Once we arrived in Bayeux I was awestruck. Rick Steves had suggested a stay in Bayeux as the starting point for a visit to see the D Day Beaches. Bayeux is a picturesque town with cobbled streets, half-timbered houses and the towering, Norman-Gothic Cathédrale Notre-Dame.
We checked into our Airbnb, had a nice dinner, and after a very long flight and drive from Paris to Bayeux we would finally got some much needed sleep. The next morning our host Corinne had breakfast waiting on us before we would head out for our full day tour of the D Day Beaches.
Our first stop on the tour was the German Cemetery. The monument in the center is of a grieving Mother and Father because before they were German Soldiers they were men.
Our next stop was Sainte-Mère-Église. This is the town where the Airborne Divisions landed the night before the Soldiers would take the beaches. It just so happened that as the paratroopers were landing a building in the town had caught on fire. The people were all outside trying to extinguish the fire and the church bells were ringing. Private John Steele was an American paratrooper who landed on the pinnacle of the Church Tower and because of the ringing bells he lost his hearing.
Two of the windows in the church honored the Airborne Division.
There was an AirBorne Museum here which we enjoyed.
Next we were off to the Utah Beach. Here is a map of the actual D Day Attacks. We would visit Utah, Omaha and Pointe du Hoc, the American Landings. Gold, Juno, and Sword were the Beaches where the Allies would land.
Before going to Utah we stopped for lunch. Here is our small group – all Americans – from Texas, Maryland, and Iowa.

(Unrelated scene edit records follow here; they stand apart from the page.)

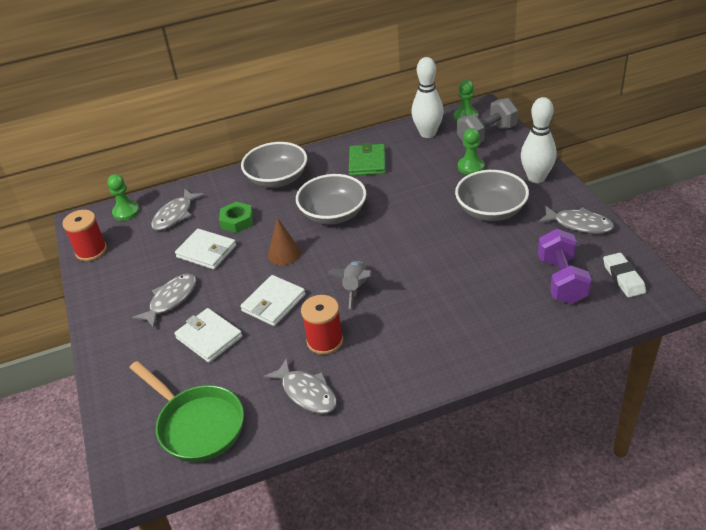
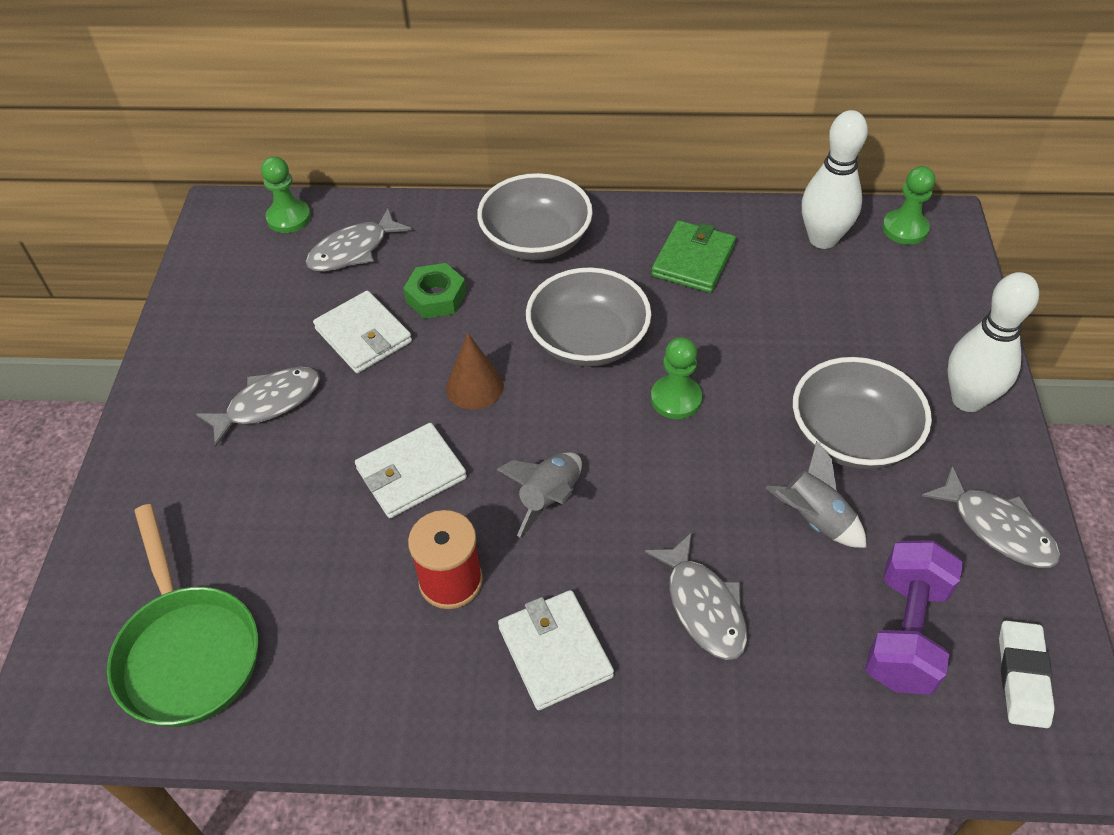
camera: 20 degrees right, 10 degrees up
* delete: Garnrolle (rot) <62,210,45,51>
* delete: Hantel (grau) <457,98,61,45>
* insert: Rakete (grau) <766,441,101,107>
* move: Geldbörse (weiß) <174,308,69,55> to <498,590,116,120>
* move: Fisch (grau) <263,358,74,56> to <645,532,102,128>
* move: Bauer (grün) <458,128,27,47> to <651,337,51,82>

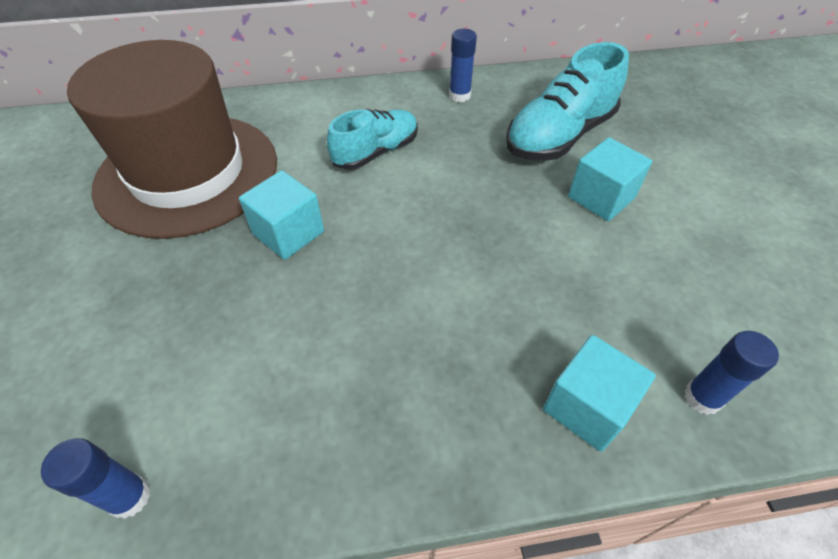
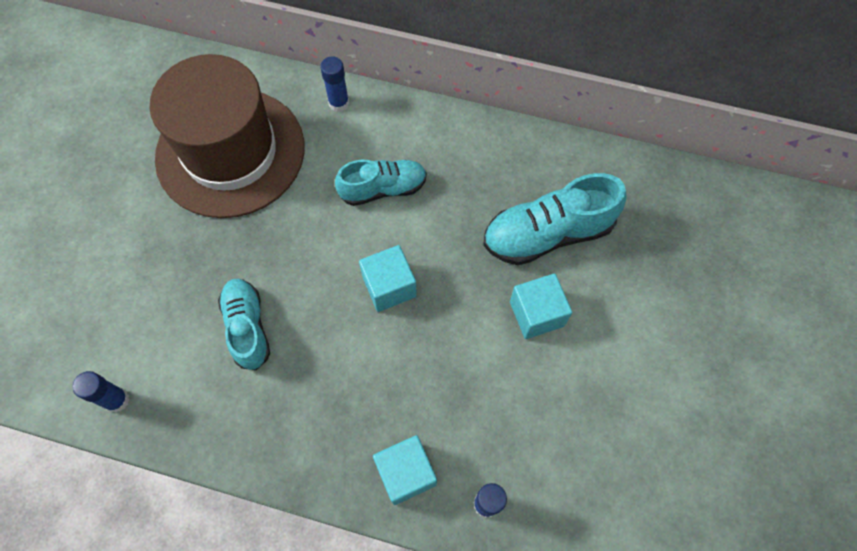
camera: 25 degrees right, 15 degrees up
* insert: Schuh (türkis) <218,279,52,91>
* move: Kubus (türkis) <239,170,85,90> to <359,245,58,67>
* move: Klebestift (blau) <449,29,28,73> to <320,56,29,56>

Our tour guide Kate is wearing Red White and Blue!
At Utah Beach there was a replica of the Higins Landing craft, the Boat that won WW2 and a statue of Andrew Higgins.
These handprints are those of surviving soldiers when they returned to Utah Beach at the 70th anniversary of D Day – June 6, 1944.
Our next stop was Pointe Du Hoc. It is halfway between Omaha Beach and Utah Beach and it dominates the sea from its vertical cliff. The Germans had six 150 MM guns on this strategic point to prevent a landing by armed forces here. They were so long rage they would have been able to gun down any ships or soldiers approaching both Omaha and Utah Beaches. The Rangers were the first to land here at Pointe du Hoc and they had to climb the cliffs to get to the top to overtake the Germans. However, when they got to the top they realized the guns had been moved. The Allied forces had been bombing this area for months before D Day. Some of the pictures will show the craters made by the bombs. It is important to note that the Rangers did eventually find the guns further inland and they did destroy them.
The monument at Pointe Du Hoc is of a bayonet used by the soldiers to climb the cliffs.
We also visited Omaha Beach, the bloodiest of all the beaches. There was no natural coverage for the soldiers and there were bunkers housing German 88MM guns Here in my pictures you can see one of the actual guns and Omaha Beach.
Our last stop on the tour was the American Cemetery overlooking Omaha Beach. We arrived at 5:00PM and were honored to see the flag taken down and to hear taps played.
Notice the one marker is the Star of David for the Jewish people who lost their lives here.
The one thing we noticed here in Norther France is that the French people are very appreciative of the Americans who lost their lives to give freedom to them.